Words by guest writer Andrew McMillan
Photos by Bob Gosford
My favourite songwriters tend write dog-eared sepia-toned three-minute postcards capturing the essence of a time and place.
Dressed in black from hat to boots, he caresses an acoustic guitar and weaves wry humour through streetwise lyrics that are as Sydney as Randwick Racecourse and the harbour bridge. In opening for Tim Freedman (or Timothy Pickles as he refers to him) he sets the scene for an evening of postcards with songs like New Years Eve, Kids Day (at the Royal Easter Show) and At The Speedway and a number recalling the old boxing stadium at Rushcutters Bay.
It’s a helluva long way from the grimy streets of Sydney’s Newtown to a balmy evening beneath the stars in Darwin’s Civic Park, a transition I made more than twenty years ago. Stories about heroin and amphetamines and train stations and rugby league are rarely part of the discourse in this part of the world. Nor are baby grand pianos and the challenge of keeping one in tune.
I’ve long admired Freedman’s lyricism and piano playing, but to see him live for the first time is to step back into another age, another place. Especially when the Tardis is a venue like Darwin Festival’s Lighthouse. It’s an open-air affair with recycled corrugated iron walls painted by half a dozen artists from the Tiwi Islands. The canopy is a big-top like array of low wattage red, yellow and white lights. The stage itself is engulfed in the waft of fog machines, a surreal throwback to the pre-punk excesses of the ‘70s.
Halfway into the show, Freedman calls for a ten-minute interval, saying “The humidity here is playing havoc with the piano” and giving the piano tuner “…eight minutes to polish a turd.”

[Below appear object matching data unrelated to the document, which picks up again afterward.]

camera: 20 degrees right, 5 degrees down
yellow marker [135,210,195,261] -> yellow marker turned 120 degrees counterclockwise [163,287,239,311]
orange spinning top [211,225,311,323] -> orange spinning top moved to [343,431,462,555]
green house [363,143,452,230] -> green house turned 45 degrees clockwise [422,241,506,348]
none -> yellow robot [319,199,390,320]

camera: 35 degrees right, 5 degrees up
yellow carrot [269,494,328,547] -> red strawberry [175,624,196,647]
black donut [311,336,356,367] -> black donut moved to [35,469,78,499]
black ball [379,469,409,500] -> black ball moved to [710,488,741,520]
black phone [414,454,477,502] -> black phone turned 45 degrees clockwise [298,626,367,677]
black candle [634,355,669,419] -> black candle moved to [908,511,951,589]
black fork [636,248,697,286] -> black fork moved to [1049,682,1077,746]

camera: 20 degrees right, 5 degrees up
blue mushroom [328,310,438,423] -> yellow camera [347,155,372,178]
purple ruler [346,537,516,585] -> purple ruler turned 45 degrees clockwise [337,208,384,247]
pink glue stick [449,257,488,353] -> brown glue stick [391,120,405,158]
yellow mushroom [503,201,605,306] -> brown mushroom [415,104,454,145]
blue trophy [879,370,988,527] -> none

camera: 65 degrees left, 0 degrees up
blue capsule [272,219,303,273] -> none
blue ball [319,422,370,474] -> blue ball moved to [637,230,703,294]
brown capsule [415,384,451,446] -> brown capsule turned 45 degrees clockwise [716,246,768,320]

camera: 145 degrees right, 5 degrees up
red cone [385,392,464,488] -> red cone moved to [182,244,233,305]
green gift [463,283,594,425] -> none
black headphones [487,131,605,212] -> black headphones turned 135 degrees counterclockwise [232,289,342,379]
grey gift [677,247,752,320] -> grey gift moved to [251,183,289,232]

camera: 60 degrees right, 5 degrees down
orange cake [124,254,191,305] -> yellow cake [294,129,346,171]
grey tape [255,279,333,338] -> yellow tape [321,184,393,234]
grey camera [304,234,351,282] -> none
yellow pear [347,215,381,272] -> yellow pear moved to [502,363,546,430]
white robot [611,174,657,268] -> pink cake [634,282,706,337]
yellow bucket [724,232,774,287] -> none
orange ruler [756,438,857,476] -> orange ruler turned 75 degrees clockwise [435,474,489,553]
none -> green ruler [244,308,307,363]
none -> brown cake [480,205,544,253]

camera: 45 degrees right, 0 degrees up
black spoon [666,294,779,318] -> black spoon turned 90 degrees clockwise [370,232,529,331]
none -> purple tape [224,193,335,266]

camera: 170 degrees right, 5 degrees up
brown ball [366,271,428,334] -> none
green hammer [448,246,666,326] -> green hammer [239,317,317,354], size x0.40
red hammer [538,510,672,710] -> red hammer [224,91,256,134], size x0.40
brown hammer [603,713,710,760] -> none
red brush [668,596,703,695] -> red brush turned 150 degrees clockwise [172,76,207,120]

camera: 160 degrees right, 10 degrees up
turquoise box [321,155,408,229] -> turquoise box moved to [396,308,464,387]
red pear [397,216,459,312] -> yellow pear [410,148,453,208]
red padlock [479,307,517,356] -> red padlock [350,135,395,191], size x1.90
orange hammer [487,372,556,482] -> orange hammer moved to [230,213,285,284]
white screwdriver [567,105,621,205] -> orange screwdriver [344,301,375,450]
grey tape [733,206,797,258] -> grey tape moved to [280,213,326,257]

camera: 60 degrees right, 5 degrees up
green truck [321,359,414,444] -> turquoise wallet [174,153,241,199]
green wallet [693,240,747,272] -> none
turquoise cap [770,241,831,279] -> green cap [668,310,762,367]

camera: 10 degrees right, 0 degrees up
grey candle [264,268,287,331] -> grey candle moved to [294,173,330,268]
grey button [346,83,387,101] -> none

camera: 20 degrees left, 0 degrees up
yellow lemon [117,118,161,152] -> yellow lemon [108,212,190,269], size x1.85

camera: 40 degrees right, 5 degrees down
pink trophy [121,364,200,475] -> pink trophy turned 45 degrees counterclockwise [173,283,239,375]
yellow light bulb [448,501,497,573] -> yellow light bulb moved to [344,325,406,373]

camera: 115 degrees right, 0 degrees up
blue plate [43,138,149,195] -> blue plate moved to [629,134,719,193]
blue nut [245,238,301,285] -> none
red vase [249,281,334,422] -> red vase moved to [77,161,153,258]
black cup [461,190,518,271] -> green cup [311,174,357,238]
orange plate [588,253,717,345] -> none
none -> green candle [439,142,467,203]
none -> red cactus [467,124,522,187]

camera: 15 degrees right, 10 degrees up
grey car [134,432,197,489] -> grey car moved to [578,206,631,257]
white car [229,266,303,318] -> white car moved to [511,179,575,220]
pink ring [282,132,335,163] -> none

And then it was back into the groove with The Day John Sattler Broke His Jaw (strange to hear a song about rugby league in an AFL town) and a scattering of postcards – Sandringham Hotel, No Aphrodisiac, I’ll Always Keep The Light On For You (a poor man’s version of Paul Kelly’s You Can Put Your Shoes Under My Bed), Buy Now Pay Later, a demonic version of Kate Kelly and a rollicking rendition You Sound Like Louis Burdett.
Mates since they were teenagers, Freedman and Keyes have a great rapport peppered with good humour and loaded with fabulously gritty songs.